# MOT The saga begins...



## 107558 (Oct 10, 2007)

Friday dawns a bit icy but what the heck it's MOT day!

Having had the local HGV fitters check her over and replace part of the exhaust we head off for the MOT full of confidence!

We arrive in good time only to find that we can't get into the bay. The door is too low by 2" :roll: B*ll*cks!

So plan B. Phone round until we can find someone who can do an MOT _and_ who has a door high enough.

So off we trundle through road works, and general Friday afternoon traffic and arrive, amazingly, on time. We drive straight into the bay. Things are looking up.

After the usual preliminaries the test starts...

Front left brake... OK
Front right brake... OK
Rear left brake... OK
Rear right brake... Warning light appears on the dash Not OK! 8O

A quick hunt under the vehicle and...

A brake pipe has burst! :evil: 8O  

So can you fix it?

"Well yes, it's easy to get at and replace and no! Yours is 1/4" pipe and we only have 3/8"" :roll:

So the rest of the MOT proceeds and everything else passes [snoopy dance].

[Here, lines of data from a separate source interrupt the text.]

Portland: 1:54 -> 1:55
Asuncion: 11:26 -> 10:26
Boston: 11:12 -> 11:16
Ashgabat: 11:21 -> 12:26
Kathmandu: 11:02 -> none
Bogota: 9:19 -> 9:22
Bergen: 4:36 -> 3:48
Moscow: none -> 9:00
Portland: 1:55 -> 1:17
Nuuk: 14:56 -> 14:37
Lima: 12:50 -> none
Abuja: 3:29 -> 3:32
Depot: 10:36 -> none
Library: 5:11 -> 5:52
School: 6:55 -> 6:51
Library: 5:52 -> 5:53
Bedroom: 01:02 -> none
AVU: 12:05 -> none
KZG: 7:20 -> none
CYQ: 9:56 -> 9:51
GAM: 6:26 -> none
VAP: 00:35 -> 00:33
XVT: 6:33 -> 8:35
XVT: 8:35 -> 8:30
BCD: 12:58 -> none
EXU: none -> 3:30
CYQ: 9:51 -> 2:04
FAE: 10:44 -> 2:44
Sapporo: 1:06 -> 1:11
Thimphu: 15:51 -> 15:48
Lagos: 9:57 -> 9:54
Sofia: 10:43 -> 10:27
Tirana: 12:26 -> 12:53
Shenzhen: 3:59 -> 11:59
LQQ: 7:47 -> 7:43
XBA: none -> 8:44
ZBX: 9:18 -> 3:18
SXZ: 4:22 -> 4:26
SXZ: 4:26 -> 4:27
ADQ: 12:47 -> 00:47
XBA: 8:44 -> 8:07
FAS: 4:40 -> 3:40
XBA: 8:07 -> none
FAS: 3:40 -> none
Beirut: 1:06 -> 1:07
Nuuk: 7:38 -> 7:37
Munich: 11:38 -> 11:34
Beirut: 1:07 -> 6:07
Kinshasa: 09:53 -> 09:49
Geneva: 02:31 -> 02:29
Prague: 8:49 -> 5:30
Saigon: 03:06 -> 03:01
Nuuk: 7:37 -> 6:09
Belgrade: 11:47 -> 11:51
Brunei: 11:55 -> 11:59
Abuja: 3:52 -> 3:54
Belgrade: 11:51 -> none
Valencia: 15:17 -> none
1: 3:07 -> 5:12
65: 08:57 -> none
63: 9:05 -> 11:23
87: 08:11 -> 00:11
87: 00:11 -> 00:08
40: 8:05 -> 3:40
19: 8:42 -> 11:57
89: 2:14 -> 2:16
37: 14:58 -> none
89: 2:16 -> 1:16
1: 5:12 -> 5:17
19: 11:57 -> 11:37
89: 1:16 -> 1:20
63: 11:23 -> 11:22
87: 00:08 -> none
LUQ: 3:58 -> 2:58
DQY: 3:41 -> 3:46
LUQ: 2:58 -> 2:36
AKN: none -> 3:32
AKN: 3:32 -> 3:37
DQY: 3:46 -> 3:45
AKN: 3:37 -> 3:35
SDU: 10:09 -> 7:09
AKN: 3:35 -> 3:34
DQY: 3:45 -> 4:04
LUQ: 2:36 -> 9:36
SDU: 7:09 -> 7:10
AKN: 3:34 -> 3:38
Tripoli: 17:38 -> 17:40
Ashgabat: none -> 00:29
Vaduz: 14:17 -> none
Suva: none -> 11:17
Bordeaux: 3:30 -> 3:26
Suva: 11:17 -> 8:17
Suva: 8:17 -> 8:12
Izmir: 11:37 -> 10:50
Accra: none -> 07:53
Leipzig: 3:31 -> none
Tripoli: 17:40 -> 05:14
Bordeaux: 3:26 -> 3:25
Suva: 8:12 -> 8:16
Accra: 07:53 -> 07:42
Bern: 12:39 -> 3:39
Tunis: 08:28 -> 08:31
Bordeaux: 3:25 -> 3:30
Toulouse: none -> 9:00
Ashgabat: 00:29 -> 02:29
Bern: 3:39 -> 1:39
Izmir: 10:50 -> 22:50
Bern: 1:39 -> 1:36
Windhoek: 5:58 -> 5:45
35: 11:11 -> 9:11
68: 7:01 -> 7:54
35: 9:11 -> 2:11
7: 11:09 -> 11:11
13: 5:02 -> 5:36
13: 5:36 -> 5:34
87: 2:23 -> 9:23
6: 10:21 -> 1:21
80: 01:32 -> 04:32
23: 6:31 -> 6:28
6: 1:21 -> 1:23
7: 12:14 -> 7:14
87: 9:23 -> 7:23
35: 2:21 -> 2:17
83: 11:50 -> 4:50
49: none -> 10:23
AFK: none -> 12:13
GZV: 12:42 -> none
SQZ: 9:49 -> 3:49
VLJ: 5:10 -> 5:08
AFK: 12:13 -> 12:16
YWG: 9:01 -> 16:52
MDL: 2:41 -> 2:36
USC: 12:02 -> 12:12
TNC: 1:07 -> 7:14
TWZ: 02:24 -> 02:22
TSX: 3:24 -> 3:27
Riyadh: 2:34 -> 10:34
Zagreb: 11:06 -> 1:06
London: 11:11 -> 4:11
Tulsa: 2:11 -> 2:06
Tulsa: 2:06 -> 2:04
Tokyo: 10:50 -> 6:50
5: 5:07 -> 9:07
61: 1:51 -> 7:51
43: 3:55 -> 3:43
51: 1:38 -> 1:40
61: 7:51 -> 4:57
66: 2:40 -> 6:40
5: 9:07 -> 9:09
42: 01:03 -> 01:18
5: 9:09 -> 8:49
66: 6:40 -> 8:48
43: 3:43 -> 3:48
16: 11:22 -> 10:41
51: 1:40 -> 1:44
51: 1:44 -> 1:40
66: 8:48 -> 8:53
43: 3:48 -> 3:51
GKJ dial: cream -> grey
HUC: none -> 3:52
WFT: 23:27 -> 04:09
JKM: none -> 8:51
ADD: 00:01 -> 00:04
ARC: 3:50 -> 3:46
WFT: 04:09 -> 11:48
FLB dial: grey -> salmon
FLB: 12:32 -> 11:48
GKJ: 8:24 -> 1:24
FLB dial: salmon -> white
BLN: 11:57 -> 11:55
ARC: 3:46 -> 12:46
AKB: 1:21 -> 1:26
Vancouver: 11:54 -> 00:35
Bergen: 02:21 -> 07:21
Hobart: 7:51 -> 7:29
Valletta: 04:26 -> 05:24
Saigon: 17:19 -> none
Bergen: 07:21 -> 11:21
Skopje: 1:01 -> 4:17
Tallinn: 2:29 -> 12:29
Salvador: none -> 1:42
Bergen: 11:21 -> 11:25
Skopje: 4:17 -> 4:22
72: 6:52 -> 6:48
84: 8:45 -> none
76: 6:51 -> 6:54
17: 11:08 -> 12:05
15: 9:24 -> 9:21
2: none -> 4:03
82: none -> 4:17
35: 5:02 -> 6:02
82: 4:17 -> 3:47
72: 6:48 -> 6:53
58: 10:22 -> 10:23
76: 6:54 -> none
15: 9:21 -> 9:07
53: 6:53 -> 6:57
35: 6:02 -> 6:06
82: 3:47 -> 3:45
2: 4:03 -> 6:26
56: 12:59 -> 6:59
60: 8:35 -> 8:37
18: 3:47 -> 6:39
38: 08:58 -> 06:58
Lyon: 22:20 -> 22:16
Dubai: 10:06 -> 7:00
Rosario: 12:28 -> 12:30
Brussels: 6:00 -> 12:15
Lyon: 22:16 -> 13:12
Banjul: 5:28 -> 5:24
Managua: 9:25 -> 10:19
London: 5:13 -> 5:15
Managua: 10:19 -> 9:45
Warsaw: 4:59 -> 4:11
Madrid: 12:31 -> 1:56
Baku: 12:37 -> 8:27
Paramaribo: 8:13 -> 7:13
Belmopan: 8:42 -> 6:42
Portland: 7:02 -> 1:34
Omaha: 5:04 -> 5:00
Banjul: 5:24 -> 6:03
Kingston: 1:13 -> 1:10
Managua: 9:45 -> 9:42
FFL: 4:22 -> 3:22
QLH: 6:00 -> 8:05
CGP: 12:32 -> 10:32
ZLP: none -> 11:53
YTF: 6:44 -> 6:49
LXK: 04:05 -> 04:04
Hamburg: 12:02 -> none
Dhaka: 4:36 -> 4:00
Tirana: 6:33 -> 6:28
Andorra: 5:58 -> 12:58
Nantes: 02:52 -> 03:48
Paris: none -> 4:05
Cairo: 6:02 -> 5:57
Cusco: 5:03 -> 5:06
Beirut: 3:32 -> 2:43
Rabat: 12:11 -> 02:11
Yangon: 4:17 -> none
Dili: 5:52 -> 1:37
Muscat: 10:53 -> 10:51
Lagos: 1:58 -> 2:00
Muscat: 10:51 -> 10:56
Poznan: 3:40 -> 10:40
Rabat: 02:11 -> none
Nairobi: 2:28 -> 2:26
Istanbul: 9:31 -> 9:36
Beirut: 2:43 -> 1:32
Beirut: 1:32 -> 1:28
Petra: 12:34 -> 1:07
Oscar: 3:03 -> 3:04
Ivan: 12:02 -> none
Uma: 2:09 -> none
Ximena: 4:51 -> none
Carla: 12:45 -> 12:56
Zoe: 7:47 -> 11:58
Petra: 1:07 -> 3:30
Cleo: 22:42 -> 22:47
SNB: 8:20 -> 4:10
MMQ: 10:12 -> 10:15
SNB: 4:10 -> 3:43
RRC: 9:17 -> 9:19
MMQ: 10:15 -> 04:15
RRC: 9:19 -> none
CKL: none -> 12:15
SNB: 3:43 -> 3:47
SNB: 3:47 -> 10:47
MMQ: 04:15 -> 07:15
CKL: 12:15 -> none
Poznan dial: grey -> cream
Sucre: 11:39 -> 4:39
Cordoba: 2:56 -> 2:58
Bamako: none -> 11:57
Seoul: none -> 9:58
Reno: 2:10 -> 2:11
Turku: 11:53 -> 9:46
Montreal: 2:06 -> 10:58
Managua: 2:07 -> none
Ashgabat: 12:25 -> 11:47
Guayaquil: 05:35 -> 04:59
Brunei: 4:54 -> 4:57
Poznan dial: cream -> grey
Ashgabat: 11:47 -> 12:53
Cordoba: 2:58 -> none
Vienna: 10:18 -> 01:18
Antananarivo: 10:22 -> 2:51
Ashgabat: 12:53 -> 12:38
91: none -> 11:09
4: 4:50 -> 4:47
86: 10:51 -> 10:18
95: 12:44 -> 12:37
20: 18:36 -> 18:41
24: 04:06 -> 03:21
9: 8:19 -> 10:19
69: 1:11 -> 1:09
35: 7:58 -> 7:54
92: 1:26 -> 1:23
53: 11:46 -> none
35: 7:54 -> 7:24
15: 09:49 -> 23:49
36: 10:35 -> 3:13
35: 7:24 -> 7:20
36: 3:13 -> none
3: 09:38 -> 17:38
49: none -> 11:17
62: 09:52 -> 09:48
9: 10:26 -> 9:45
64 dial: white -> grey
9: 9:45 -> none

So I'm now waiting for the 1/4" pipe to arrive!


----------



## johng1974 (Jan 17, 2007)

Shame JQL 

mine is in Jan... getting scared already

Could you have let all the tyres down in the first garage ?

:twisted:


----------



## 107558 (Oct 10, 2007)

johng1974 said:


> Shame JQL
> 
> mine is in Jan... getting scared already
> 
> ...


Thought of that but the mechanic decided that we needed more room than that would give us...


----------



## johng1974 (Jan 17, 2007)

So was the dash light saying low fluid (caused my leakage) or was it a low pressure light?


----------



## 107558 (Oct 10, 2007)

Just got the bad brakes warning 8O which meant we had to go search for the problem.


----------